Exercise objective: If a line in the data has the string "each", please show it.

Data in this exercise:
Content starts

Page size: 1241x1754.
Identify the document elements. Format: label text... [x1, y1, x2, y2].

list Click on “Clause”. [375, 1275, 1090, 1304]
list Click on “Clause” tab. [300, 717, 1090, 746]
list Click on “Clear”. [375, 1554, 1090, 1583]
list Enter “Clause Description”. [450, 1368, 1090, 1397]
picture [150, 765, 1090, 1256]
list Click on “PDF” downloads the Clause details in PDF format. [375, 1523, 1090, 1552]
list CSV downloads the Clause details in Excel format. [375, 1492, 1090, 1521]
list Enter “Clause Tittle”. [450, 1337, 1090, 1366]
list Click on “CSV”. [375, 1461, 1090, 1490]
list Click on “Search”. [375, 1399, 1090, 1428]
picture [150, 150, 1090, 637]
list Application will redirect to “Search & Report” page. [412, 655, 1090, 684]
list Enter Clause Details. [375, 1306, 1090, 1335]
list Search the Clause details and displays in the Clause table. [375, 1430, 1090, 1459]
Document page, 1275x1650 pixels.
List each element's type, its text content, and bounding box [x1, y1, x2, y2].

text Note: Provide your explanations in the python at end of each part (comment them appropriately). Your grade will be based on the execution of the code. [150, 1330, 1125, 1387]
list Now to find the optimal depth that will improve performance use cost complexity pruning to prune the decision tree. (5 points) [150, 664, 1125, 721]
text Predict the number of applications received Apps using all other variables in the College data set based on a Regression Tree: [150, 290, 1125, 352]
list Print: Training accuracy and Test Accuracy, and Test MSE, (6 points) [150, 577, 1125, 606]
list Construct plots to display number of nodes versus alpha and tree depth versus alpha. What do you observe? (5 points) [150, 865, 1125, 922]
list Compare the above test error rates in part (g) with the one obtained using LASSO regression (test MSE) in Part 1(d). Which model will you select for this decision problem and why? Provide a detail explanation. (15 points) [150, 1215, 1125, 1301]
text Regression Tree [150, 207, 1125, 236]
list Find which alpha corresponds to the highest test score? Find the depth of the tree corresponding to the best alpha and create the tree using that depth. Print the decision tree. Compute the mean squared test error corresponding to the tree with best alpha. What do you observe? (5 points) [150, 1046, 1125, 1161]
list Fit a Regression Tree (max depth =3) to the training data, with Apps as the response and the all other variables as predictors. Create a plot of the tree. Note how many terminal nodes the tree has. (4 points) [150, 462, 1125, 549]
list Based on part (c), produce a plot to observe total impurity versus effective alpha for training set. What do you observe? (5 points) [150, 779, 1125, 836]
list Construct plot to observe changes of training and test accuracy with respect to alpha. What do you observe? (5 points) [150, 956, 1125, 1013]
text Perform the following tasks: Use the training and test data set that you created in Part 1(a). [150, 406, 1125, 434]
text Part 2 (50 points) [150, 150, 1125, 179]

Content ends

Finished task:
List each element's type, its text content, and bounding box [x1, y1, x2, y2].
text Note: Provide your explanations in the python at end of each part (comment them appropriately). Your grade will be based on the execution of the code. [150, 1330, 1125, 1387]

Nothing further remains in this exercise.